> PROBLEM SET:
A: In the court opinion excerpt, what positions does Steve Fulps hold at ASI?
B: Summarize the court opinion excerpt in two sentences.

> SELECTED EXTRACT:
-.-.-

The Contractor shall conduct its operations in such a manner that no undue hazard will result due to the requirements of this Section, and the language in this Section shall in no way act as a waiver of any of the terms of the liability of the Contractor or its surety.

According to QT, ASI breached this provision by failing to "conduct its operations in such a manner that no undue hazard will result" which caused QT's damages resulting from the fire. QT points to the testimony it presented at trial from Steve Fulps, vice-president and co-owner of ASI, who testified the debris stacked against the wall was a fire hazard.

¶18 In response, ASI also relies on the expanded version of the same testimony by Fulps in which he states that although the debris stacked against the wall created a fire hazard, he believes it was the failure of another contractor, D-T, that created the hazard. Fulps testified as follows:

Q. Okay. And it's your opinion that when this debris stacked up on that cabana roof and was against the wall of the hotel, you believed that was a fire hazard, correct?
A. When it stacked up against the walls?
Q. Yes, sir.
A. Well, it was.
Q. Right. And that was a fire hazard?
A. Yes.
Q. So hazard in the contract, hazard when the debris was up against the building. They were both a hazard, right?

-.-.-

> DATASET EXTRACT:

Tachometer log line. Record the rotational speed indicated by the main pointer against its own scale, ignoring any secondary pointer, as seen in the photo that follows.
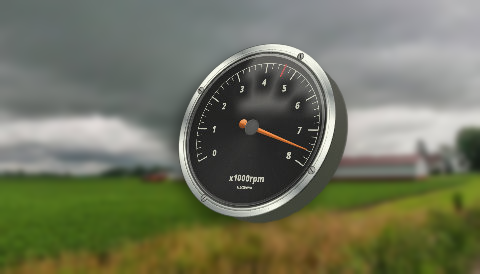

-.-.-

> ANSWERS PER TASK:
A: He is vice-president and co-owner of ASI.

B: QT argues that ASI breached a contract provision requiring operations to be conducted so that no undue hazard results, causing QT's fire damages, and it points to trial testimony from ASI's Steve Fulps that debris stacked against the wall was a fire hazard. ASI relies on the fuller version of that testimony, in which Fulps agreed the debris was a fire hazard but said he believed another contractor, D-T, created the hazard.